Dataset entries:
□ □ □ □ □ □ □

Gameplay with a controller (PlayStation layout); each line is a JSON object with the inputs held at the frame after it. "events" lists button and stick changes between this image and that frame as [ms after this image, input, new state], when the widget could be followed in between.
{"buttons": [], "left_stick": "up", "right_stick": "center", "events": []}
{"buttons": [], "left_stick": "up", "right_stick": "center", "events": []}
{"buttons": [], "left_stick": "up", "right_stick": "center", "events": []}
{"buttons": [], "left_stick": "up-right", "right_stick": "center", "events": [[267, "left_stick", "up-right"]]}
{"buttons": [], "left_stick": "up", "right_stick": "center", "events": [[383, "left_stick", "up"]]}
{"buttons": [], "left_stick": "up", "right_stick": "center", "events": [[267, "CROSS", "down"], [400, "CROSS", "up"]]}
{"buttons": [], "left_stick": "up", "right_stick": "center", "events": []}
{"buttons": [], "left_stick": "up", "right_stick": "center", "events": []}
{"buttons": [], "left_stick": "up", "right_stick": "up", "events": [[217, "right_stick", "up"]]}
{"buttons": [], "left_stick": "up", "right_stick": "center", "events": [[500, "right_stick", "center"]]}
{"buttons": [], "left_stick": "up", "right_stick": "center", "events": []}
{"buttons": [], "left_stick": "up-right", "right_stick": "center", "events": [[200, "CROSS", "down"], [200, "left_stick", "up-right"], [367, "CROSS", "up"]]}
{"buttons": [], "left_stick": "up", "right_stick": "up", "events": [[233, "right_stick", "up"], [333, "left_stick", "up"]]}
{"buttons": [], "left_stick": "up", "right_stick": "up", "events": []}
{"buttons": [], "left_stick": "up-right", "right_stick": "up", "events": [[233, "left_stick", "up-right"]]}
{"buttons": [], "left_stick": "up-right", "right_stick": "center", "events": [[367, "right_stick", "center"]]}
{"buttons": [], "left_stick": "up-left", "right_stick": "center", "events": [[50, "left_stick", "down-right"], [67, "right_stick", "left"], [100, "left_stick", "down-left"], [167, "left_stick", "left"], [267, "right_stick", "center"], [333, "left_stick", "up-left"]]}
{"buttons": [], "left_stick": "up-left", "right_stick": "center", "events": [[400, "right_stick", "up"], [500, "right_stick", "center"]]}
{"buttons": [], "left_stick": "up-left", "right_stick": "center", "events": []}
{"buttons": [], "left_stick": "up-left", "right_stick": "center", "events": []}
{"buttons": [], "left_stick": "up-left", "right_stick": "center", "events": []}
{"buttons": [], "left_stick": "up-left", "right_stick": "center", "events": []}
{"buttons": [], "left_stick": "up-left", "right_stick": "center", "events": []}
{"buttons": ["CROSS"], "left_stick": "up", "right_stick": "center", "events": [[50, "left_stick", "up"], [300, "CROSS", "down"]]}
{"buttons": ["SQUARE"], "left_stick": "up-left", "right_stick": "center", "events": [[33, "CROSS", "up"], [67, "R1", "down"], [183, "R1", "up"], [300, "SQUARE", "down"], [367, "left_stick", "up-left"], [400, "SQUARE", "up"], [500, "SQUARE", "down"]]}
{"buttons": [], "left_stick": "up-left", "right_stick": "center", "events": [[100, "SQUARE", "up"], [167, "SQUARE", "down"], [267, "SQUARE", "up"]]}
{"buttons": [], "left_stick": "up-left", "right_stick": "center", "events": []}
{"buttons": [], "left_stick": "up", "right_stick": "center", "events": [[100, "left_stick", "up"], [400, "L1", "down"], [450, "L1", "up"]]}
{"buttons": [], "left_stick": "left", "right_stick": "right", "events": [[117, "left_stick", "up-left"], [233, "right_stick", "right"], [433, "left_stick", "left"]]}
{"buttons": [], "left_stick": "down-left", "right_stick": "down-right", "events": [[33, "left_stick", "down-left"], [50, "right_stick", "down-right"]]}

□ □ □ □ □ □ □

*Exercise brief:* Look above for every line with the word "SQUARE" and copy it.

*Your solution:*
{"buttons": ["SQUARE"], "left_stick": "up-left", "right_stick": "center", "events": [[33, "CROSS", "up"], [67, "R1", "down"], [183, "R1", "up"], [300, "SQUARE", "down"], [367, "left_stick", "up-left"], [400, "SQUARE", "up"], [500, "SQUARE", "down"]]}
{"buttons": [], "left_stick": "up-left", "right_stick": "center", "events": [[100, "SQUARE", "up"], [167, "SQUARE", "down"], [267, "SQUARE", "up"]]}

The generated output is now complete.